- AUFGABENLISTE -
(A) Übertragen Sie aus dem Textabschnitt über Rivalitäten im Sport die Passage von „Solche Rivalitäten gibt“ bis einschließlich „zwei Personen heranreichen.“ wortgetreu.
(B) Das wievielte Grand-Slam-Finale zwischen Roger Federer und Rafael Nadal war laut dem Textabschnitt das Endspiel der Australian Open 2017?
(C) Prüfen Sie, ob die folgenden Aussagen mit dem Textabschnitt übereinstimmen, und antworten Sie jeweils mit Ja oder Nein samt den entscheidenden Worten aus dem Text als Zitat: (i) Muhammad Ali und Joe Frazier boxten 1975 in Manila gegeneinander. (ii) Arturo Gatti und Micky Ward trafen zweimal aufeinander. (iii) Serena Williams und Maria Scharapowa spielten weniger als zehn Mal gegeneinander.

- TEXTABSCHNITT -
☆ ☆ ☆ ☆ ☆ ☆ ☆

Ja, Martin und ich sind tatsächlich gemeinsam zum Doppel angetreten und haben uns dabei ein Mal derart heftig gestritten, dass uns die Gegner beruhigen mussten. Wer jemals Tennis gespielt und so was nicht erlebt hat, der werfe den ersten Schläger.

Solche Rivalitäten gibt es zwar auch in anderen Sportarten auch, doch nirgends sind sie für Zuschauer und Sportler so intensiv wie beim Tennis. Beim Fußball verlieben sich Fans in einen Verein, wie sie sich nicht mal in Menschen verlieben, doch Akteure kommen und gehen und manchmal wechseln sie sogar zum feindlichen Verein – eine Team-Rivalität kann deshalb niemals an persönliche Duelle zwischen zwei Personen heranreichen.

Boxen kommt dem Tennis sehr nahe, ein einzelner Kampf ist aufgrund der Möglichkeit des Niederschlags womöglich gar intensiver als eine Partie mit der Filzkugel. Muhammad Ali und Joe Frazier haben sich 1975 in Manila gegenseitig zu einer Nahtoderfahrung geboxt. Mike Tyson hat Evander Holyfield ins Ohr gebissen. Arturo Gatti und Micky Ward haben sich drei Mal geprügelt, als wären sie vor einer schäbigen Bar in New York. Sugar Ray Leonard gegen Thomas „Hit Man“ Hearns. Tony Zale gegen Rocky Graziano. Boxer begegnen sich allerdings zu selten im Ring, um die langfristige Intensität einer Tennis-Rivalität zu erreichen. Das Endspiel der Australian Open 2017 war das zwölfte Finale bei einem Grand-Slam-Turnier zwischen Roger Federer und Rafael Nadal in 13 Jahren. Serena Williams und Maria Scharapowa haben mehr als 20 Mal gegeneinander gespielt.

☆ ☆ ☆ ☆ ☆ ☆ ☆

- ROHDATEN -
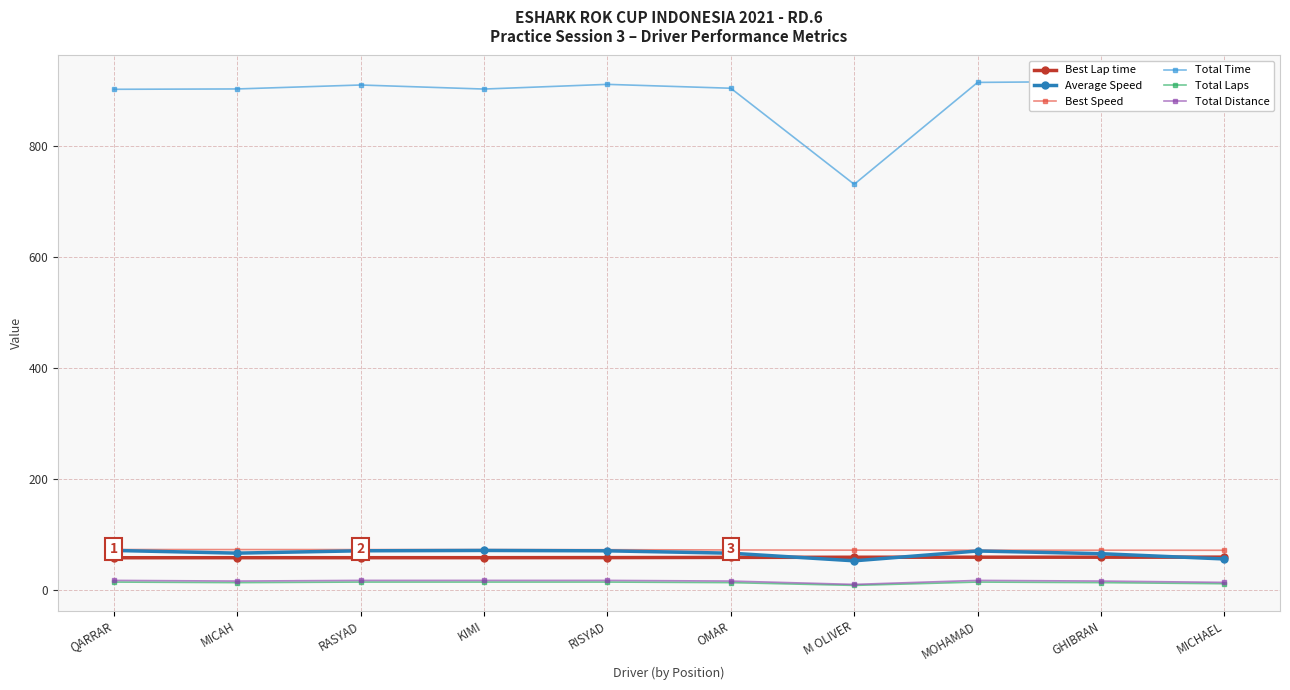

What is the difference between the maximum and minimum values in the Average Speed series?

18.7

☆ ☆ ☆ ☆ ☆ ☆ ☆

- LÖSUNGEN -
(A)
Solche Rivalitäten gibt es zwar auch in anderen Sportarten auch, doch nirgends sind sie für Zuschauer und Sportler so intensiv wie beim Tennis. Beim Fußball verlieben sich Fans in einen Verein, wie sie sich nicht mal in Menschen verlieben, doch Akteure kommen und gehen und manchmal wechseln sie sogar zum feindlichen Verein – eine Team-Rivalität kann deshalb niemals an persönliche Duelle zwischen zwei Personen heranreichen.

(B) Es war das zwölfte Grand-Slam-Finale zwischen den beiden in 13 Jahren.

(C)
(i) Ja: „Muhammad Ali und Joe Frazier haben sich 1975 in Manila gegenseitig zu einer Nahtoderfahrung geboxt.“
(ii) Nein: „Arturo Gatti und Micky Ward haben sich drei Mal geprügelt“
(iii) Nein: „Serena Williams und Maria Scharapowa haben mehr als 20 Mal gegeneinander gespielt.“